There were no differences in clinicopathologic variables between cohorts including age, BMI, sex, ASA score, diverting ileostomy, preoperative radiotherapy, or pathologic stage. Univariate analysis demonstrated differences in intraoperative blood loss (300 vs 448 mL, p < 0.01), length of stay (7.6 vs 8.9 days, p < 0.05), wound infection (12.0 vs 24.0%, p < 0.05), and tumor location (8.0 vs 6.9 cm, p < 0.05) for laparoscopic vs open patients. There were more complications in the open vs laparoscopic group (47 vs 24, p < 0.001); however, the percentage of patients experiencing complications in the open vs laparoscopic cohorts did not reach statistical significance (32.0 vs 18.7%, p = 0.09). A decrease in mean time to postoperative chemotherapy was found for patients undergoing laparoscopic vs open surgery (50.1 vs 75.2 days, p < 0.0001). Multivariate analysis demonstrated that the approach of surgery was an independent predictor of time to postoperative chemotherapy (p < 0.01).
This study was limited by its retrospective design and selection bias.

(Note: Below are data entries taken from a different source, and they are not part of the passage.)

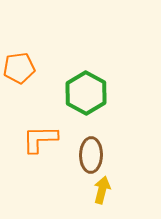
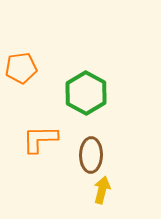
orange pentagon: moved 2 px right
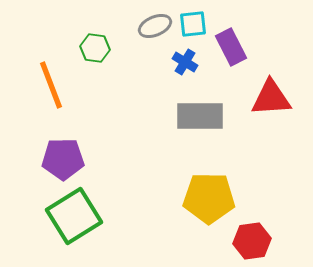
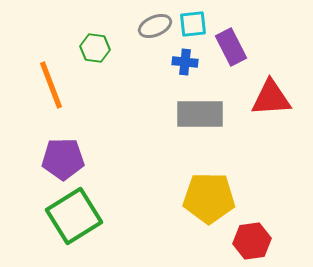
blue cross: rotated 25 degrees counterclockwise
gray rectangle: moved 2 px up
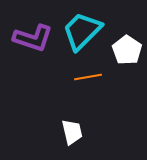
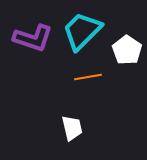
white trapezoid: moved 4 px up
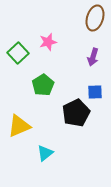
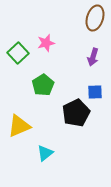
pink star: moved 2 px left, 1 px down
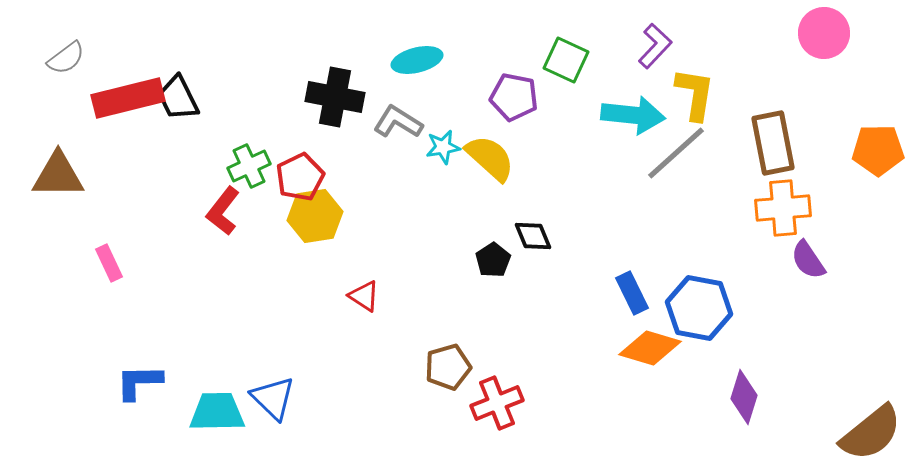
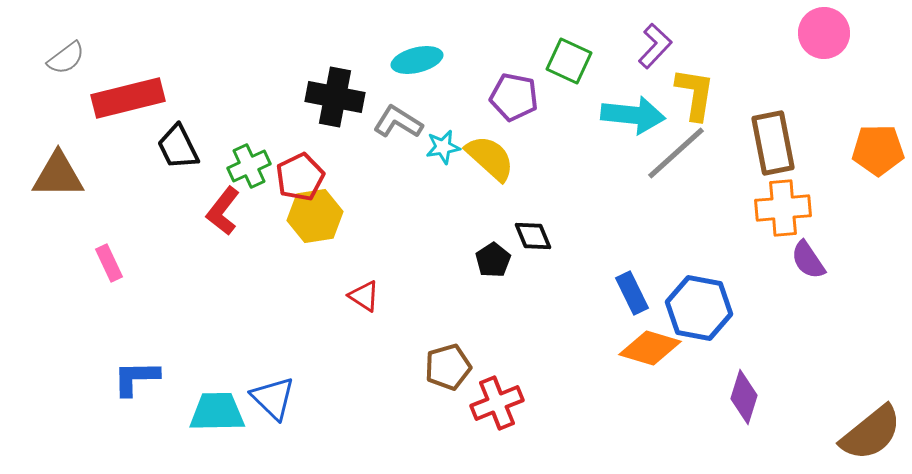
green square: moved 3 px right, 1 px down
black trapezoid: moved 49 px down
blue L-shape: moved 3 px left, 4 px up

In selected patients, patients undergoing laparoscopic rectal cancer surgery receive postoperative chemotherapy 25 days earlier than patients undergoing open surgery. Time to postoperative chemotherapy serves as an outcome measure for improved recovery in laparoscopic rectal cancer surgery.
与开放手术相比,腹腔镜直肠癌手术在短期方面具有有限的益处。需要长期的恢复措施。
本研究旨在评估手术方式(腹腔镜与开放)治疗直肠癌对术后化疗时间的影响。
这是一项回顾性研究,纳入了 150 名于 2005 年至 2011 年间接受低位前切除术和术后化疗的患者。
这项研究在一家三级护理医院进行。
选择了 150 名患有 II 期或 III 期直肠癌的患者,他们接受了低位前切除术。所有患者均接受术后化疗,化疗时间由肿瘤学家决定。
比较患者的人口统计学、临床病理变量和术后化疗时间。进行多变量分析以确定影响术后化疗时间的变量。
两组患者的临床病理变量无差异,包括年龄、BMI、性别、ASA 评分、预防性回肠造口术、术前放疗或病理分期。单因素分析显示,术中出血量(300 与 448ml,p<0.01)、住院时间(7.6 与 8.9 天,p<0.05)、伤口感染(12.0 与 24.0%,p<0.05)和肿瘤位置(8.0 与 6.9cm,p<0.05)存在差异。开放组比腹腔镜组有更多的并发症(47 与 24,p<0.001);然而,开放组和腹腔镜组的并发症发生率无统计学意义(32.0 与 18.7%,p=0.09)。腹腔镜手术患者的术后化疗时间平均减少(50.1 与 75.2 天,p<0.0001)。多变量分析显示,手术方式是术后化疗时间的独立预测因素(p<0.01)。
本研究受到回顾性设计和选择偏倚的限制。
在选择的患者中,接受腹腔镜直肠癌手术的患者比接受开放手术的患者接受术后化疗的时间早 25 天。术后化疗时间是腹腔镜直肠癌手术恢复改善的结果指标。